--- Task item ---
Print the part of the GGUF dequantization issue below word for word, starting with "Description" and going on through "k_proj [256, 2048]).".

Skip to content

GGUF DEQUANTIZE_TO_FP32 over-allocates: 1.1B Q4_K_M needs >12 GB heap transiently (~4.4 GB legit) #782

Description

@michalharakal

Summary

Loading a 1.1B-parameter Q4_K_M GGUF via LlamaNetworkLoader.fromGguf(..., QuantPolicy.DEQUANTIZE_TO_FP32) over-allocates badly: the legitimate resident cost is ~4.4 GB (dense FP32), but the dequant path transiently needs >12 GB heap to get there. The model only loads cleanly with a 32 GB heap — unreasonable for a 1.1B model.

This is a transient-allocation / extra-copy problem in the dequant path, not a correctness bug — the produced tensors are correct.

Numbers

  • Model: TinyLlama-1.1B-Chat v1.0, Q4_K_M (637 MB GGUF on disk).
  • Parses correctly: 202 parameter tensors, ~1.1B params, correct shapes (token_embd [32000, 2048], GQA k_proj [256, 2048]).
  • Legitimate dense FP32 footprint: ~4.4 GB (1.1e9 params × 4 bytes).
  • Observed peak heap to complete the load: >12 GB transient (fails below; needs 32 GB to be safe) — roughly ~3× the dense floor.

Likely cause

The DEQUANTIZE_TO_FP32 path (QuantPolicy.ktskainet-io-gguf dequant, Quants.kt) appears to materialize boxed Float / intermediate copies rather than unpacking each Q4_K/Q6_K block directly into a primitive FloatArray. With ~4.4 GB of final data, even one extra full-size intermediate (plus boxing overhead) blows past 12 GB.

--- Exercise data ---
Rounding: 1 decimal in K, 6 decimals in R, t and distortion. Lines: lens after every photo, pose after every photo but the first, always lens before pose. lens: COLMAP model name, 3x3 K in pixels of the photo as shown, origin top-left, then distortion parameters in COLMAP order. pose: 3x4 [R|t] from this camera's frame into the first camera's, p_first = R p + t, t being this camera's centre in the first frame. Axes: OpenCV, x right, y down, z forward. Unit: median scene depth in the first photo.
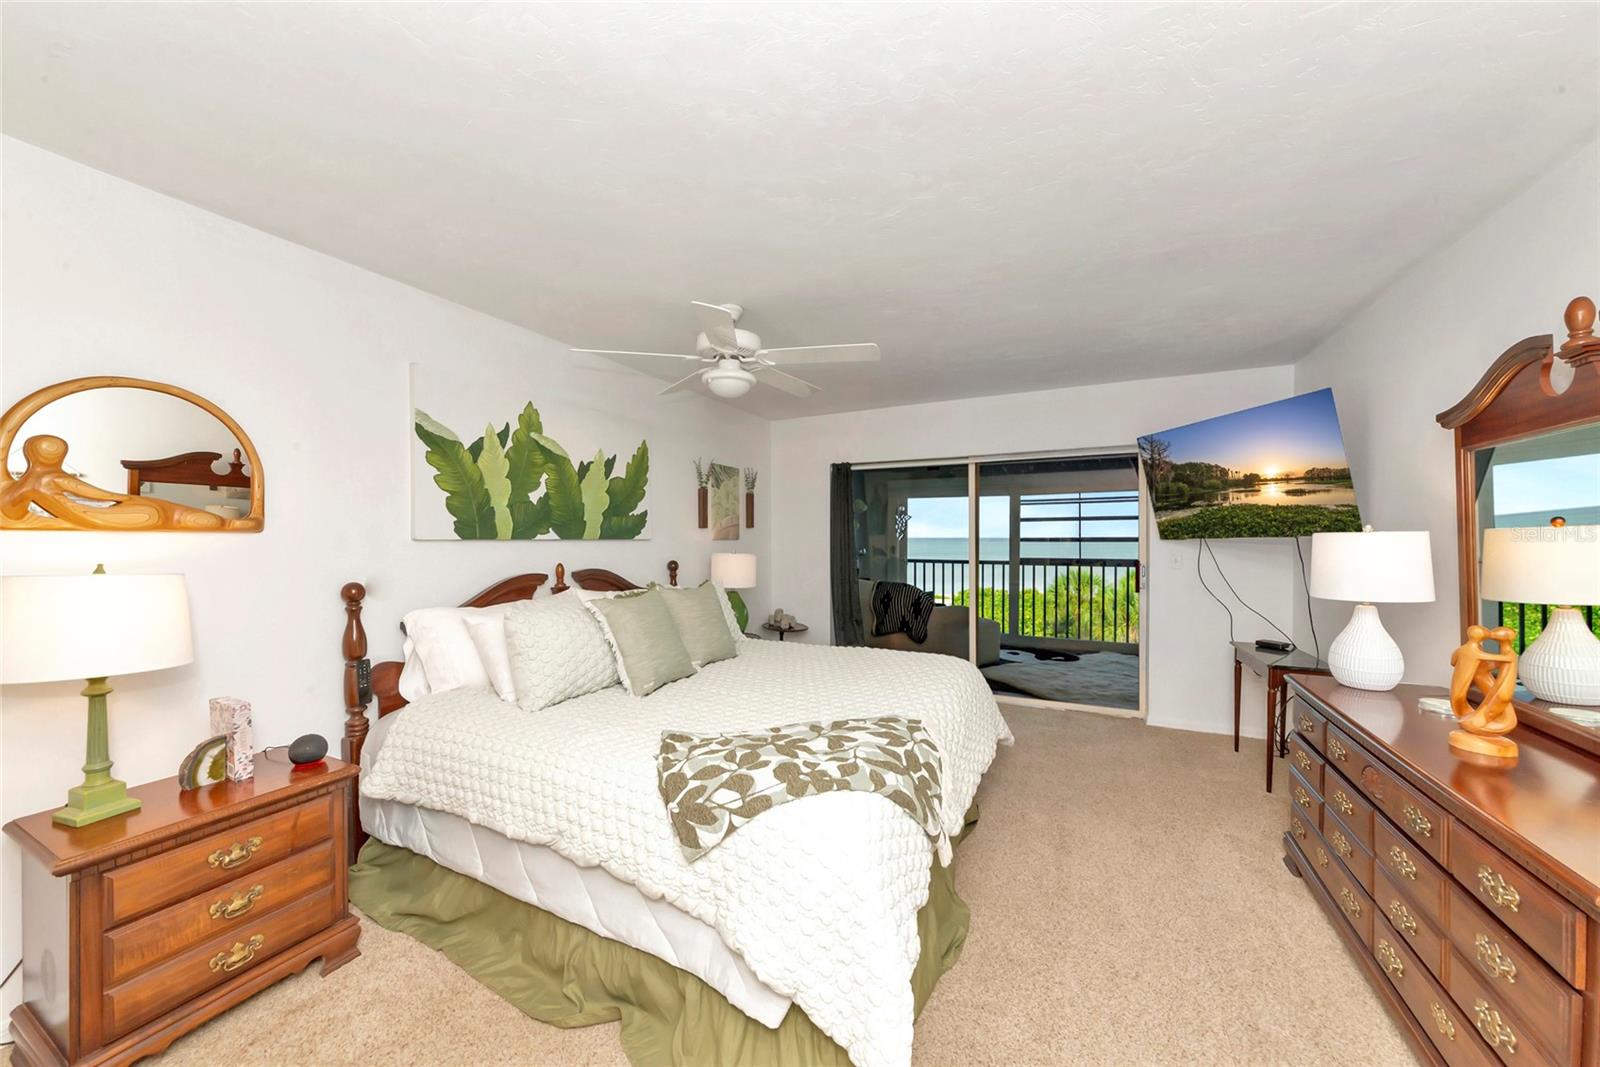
lens RADIAL K [[566.4, 0, 794.4], [0, 566.4, 531.3], [0, 0, 1]] dist [0.000831, 0.000119]
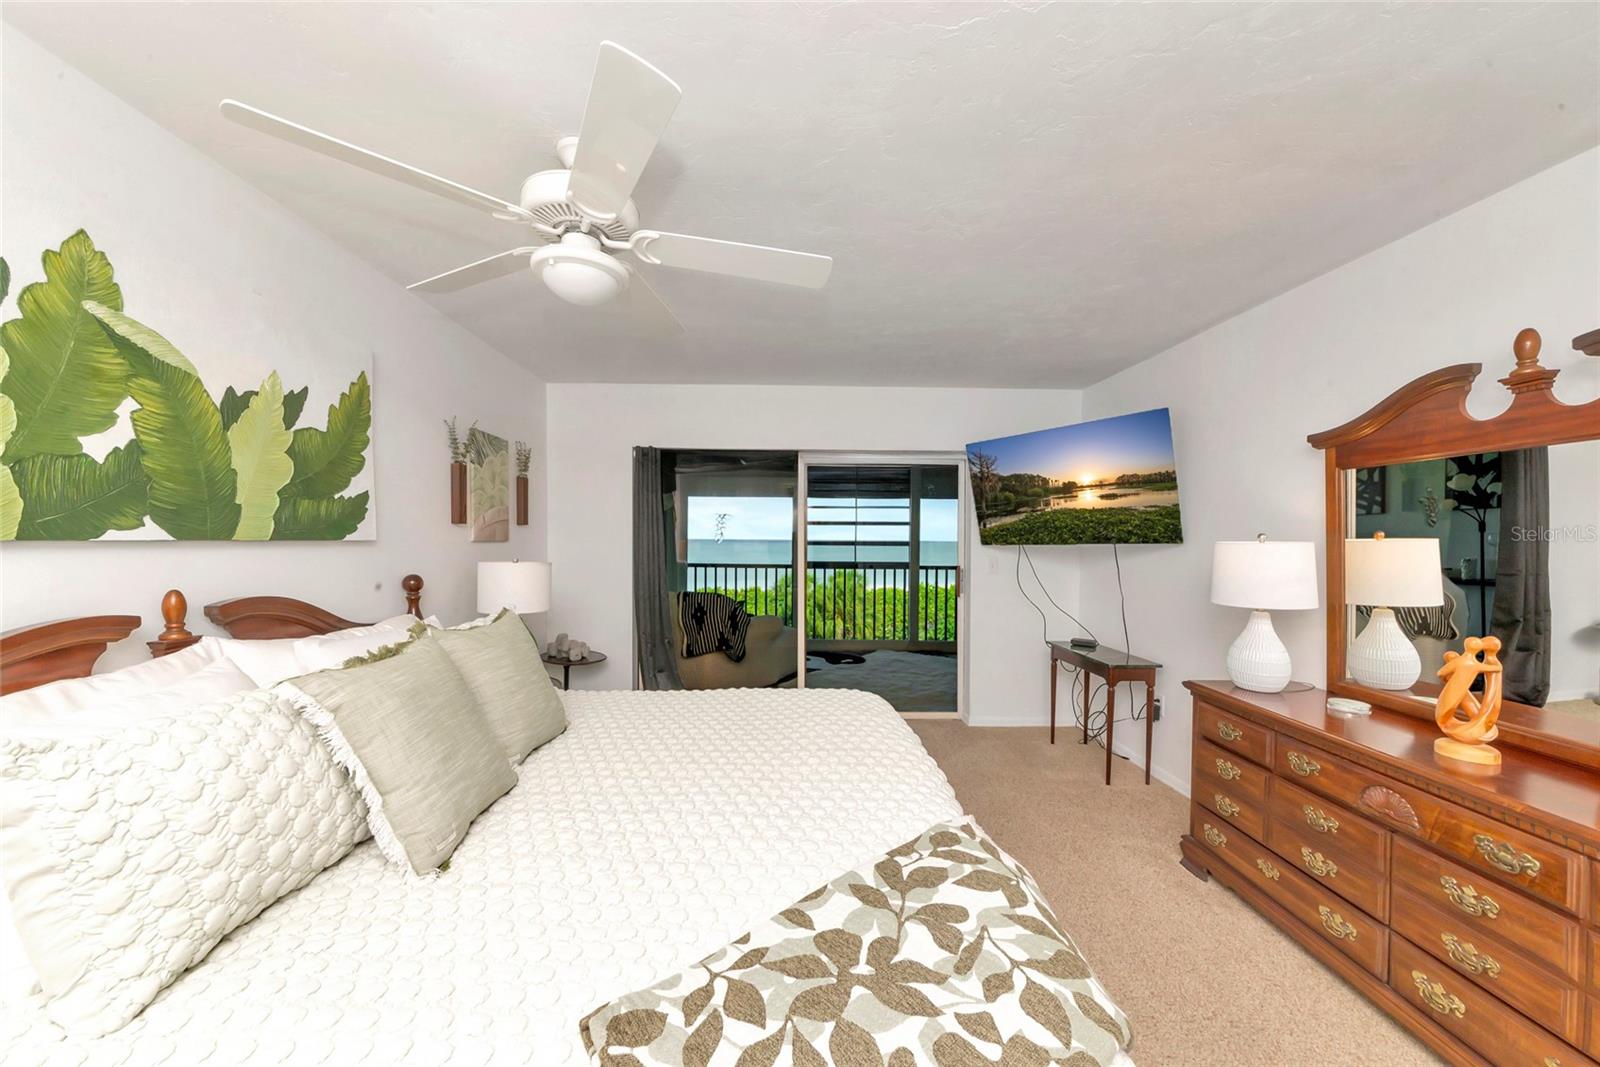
lens RADIAL K [[565.8, 0, 802.2], [0, 565.8, 544.9], [0, 0, 1]] dist [-0.006972, 0.000340]
pose [[0.885451, 0.005478, 0.464700, -0.142778], [-0.015875, 0.999703, 0.018465, 0.000563], [-0.464461, -0.023727, 0.885276, 0.289784]]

--- Output for this exercise ---
Description

@michalharakal

Summary

Loading a 1.1B-parameter Q4_K_M GGUF via LlamaNetworkLoader.fromGguf(..., QuantPolicy.DEQUANTIZE_TO_FP32) over-allocates badly: the legitimate resident cost is ~4.4 GB (dense FP32), but the dequant path transiently needs >12 GB heap to get there. The model only loads cleanly with a 32 GB heap — unreasonable for a 1.1B model.

This is a transient-allocation / extra-copy problem in the dequant path, not a correctness bug — the produced tensors are correct.

Numbers

  • Model: TinyLlama-1.1B-Chat v1.0, Q4_K_M (637 MB GGUF on disk).
  • Parses correctly: 202 parameter tensors, ~1.1B params, correct shapes (token_embd [32000, 2048], GQA k_proj [256, 2048]).